Wenn es in der Europäischen Union so etwas wie das Amt des offiziellen größten Störenfrieds gäbe, wäre der ungarische Ministerpräsident Viktor Orbán zweifelsohne einer der heißesten Anwärter auf diesen Posten - schon seit Jahren. Ob nun sein Vorgehen gegen unabhängige Medien und Justiz, sein Umbau Ungarns zu einem immer undemokratischeren Staat, seine unverhohlenen Sympathien für Putin, Trump und andere autoritäre Regime - es gibt im Prinzip kein Dossier, bei dem der Rechtspopulist Orbán auf europäischer Ebene nicht querliegen würde. Verlassen will er die Europäische Union allerdings nicht, denn das würde bedeuten, dass Ungarn und damit Orbán und seine Günstlinge keine EU-Gelder mehr einstreichen könnten.
Die Folge ist eine seit Jahren andauernde bittere Fehde zwischen der EU und Orbán. Eine Fehde, die seit Montag ein neues Kapitel hat. Es geht um einen neuen Zwischenfall in einer langen Reihe von Zwischenfällen und Konflikten zwischen Ungarn und der EU, wie Asylstaatssekretärin Nicole de Moor in der VRT erklärt. Es geht um die Anwendung von EU-Regeln. Genauer gesagt um die Anwendung der geltenden EU-Regeln in puncto Migration. Dass Ungarn die Rechte von Migranten mit Füßen tritt, ist seit Langem bekannt. Ungarn ist deswegen auch bereits zweimal vom Europäischen Gerichtshof verurteilt worden. Zuletzt vor einigen Wochen - zu einer saftigen Strafe von 200 Millionen Euro. Plus eine Million Euro für jeden Tag, den Ungarn die EU-Migrationsregeln nicht befolgt.

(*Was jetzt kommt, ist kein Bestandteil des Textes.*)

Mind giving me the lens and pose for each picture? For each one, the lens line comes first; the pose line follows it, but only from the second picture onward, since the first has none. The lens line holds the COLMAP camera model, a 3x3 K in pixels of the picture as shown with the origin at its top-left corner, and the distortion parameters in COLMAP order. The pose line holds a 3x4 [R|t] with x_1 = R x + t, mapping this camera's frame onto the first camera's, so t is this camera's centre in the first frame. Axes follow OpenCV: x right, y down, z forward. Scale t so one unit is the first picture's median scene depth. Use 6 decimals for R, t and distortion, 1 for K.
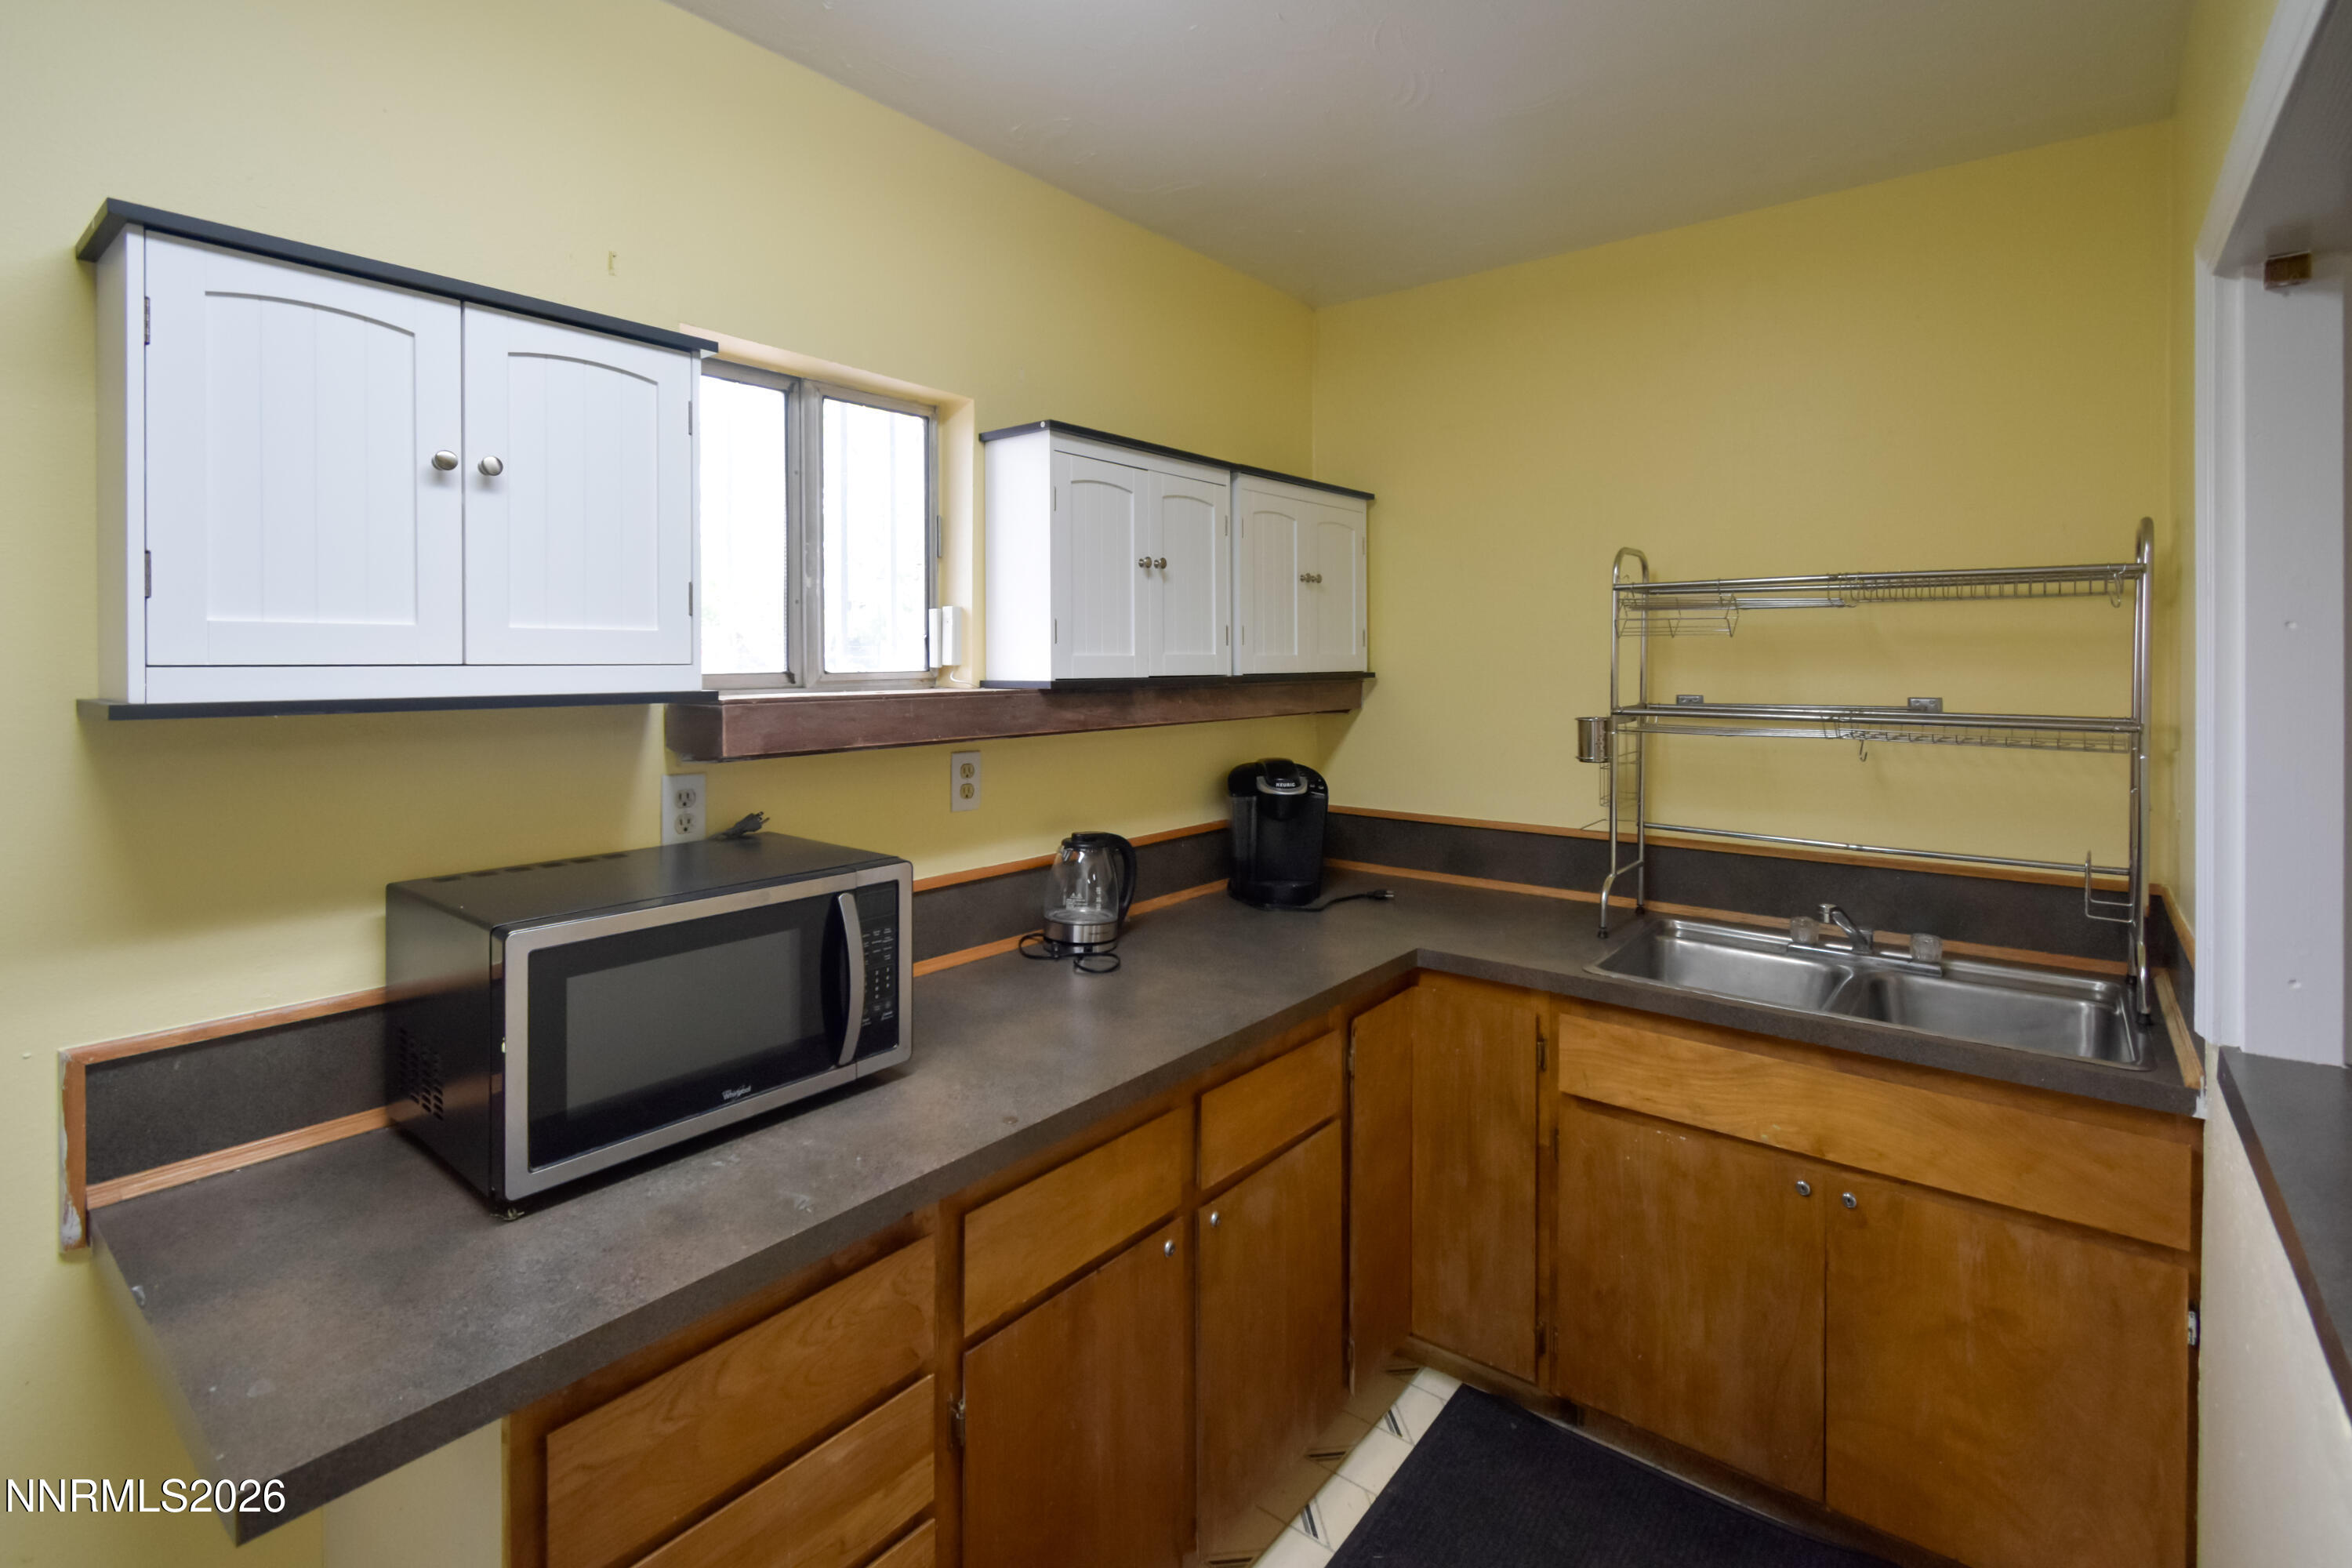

Weitere Eskalation durch Orbán
Bezahlen will Orbán diese Strafen selbstverständlich nicht - und droht bereits seit Wochen außerdem damit, illegale Migranten per Bus direkt von Ungarn nach Brüssel zu schicken. Am Montag hat sein Regime weiter eskaliert, durch einen Pressetermin vor Bussen, die angeblich für diese Transporte genutzt werden sollen.
Brüssel ist nicht nur die Hauptstadt der Europäischen Union, sondern auch Belgiens. Das bedeutet, dass die Aussicht auf Busse voller Migranten für Unruhe sorgt. Asylstaatssekretärin de Moor betrachtet das Gepolter aus Budapest nach eigenen Angaben zwar vor allem als Show für die Anhänger Orbáns. Aber man könne auch nicht ausschließen, dass Ungarn versuchen könne, die Drohung wahrzumachen. Das werde Belgien aber auf gar keinen Fall zulassen, betont de Moor. Falls Flüchtlingsbusse aus Ungarn nach Belgien kämen, dann müssten diese aufgehalten und zurückgeschickt werden. Belgien werde sich nicht bedrohen und erpressen lassen. Deswegen habe man auch bereits die Europäische Kommission informiert, damit die ebenfalls hart durchgreife.
Innenpolitisches Echo auf Ankündigung
De Moor ist auch nicht das einzige Mitglied der Föderalregierung, das sich eingeschaltet hat: Außenministerin Hadja Lahbib hat die Äußerungen des Orbán-Regimes ebenfalls als Provokation bezeichnet. Aber der Stein, den Orbán in den Brüsseler Teich geworfen hat, verursacht weitere Wellen. Der Brüsseler Bürgermeister Philippe Close hat sich bereits öffentlich an Premierminister Alexander De Croo und Innenministerin Annelies Verlinden gewandt. Die Busse müssten an der belgischen Grenze gestoppt werden, so die Forderung des PS-Bürgermeisters. Außerdem müsse die Frage gestellt werden, wie lange man noch die Provokationen eines Landes tolerieren wolle, das man subventioniere.
Das wiederum rief den belgischen Störenfried vom Dienst auf den Plan. Der Vorsitzende der frankophonen Liberalen MR, Georges-Louis Bouchez, ergriff öffentlich Partei für Orbán und lobte Orbán dafür, dass er den "linken Gutmenschen" zeige, welche Folgen ihre Politik habe. Damit ist wohl der richtige Zeitpunkt gekommen, um daran zu erinnern, dass Bouchez eigentlich sowohl mit einer linken Partei als auch mit der CD&V von Asylstaatssekretärin de Moor gerade über die Bildung einer föderalen Regierung verhandelt. Es ist also nicht auszuschließen, dass die ungarischen Busse auch auf diesem Parkplatz noch Blechschäden anrichten könnten.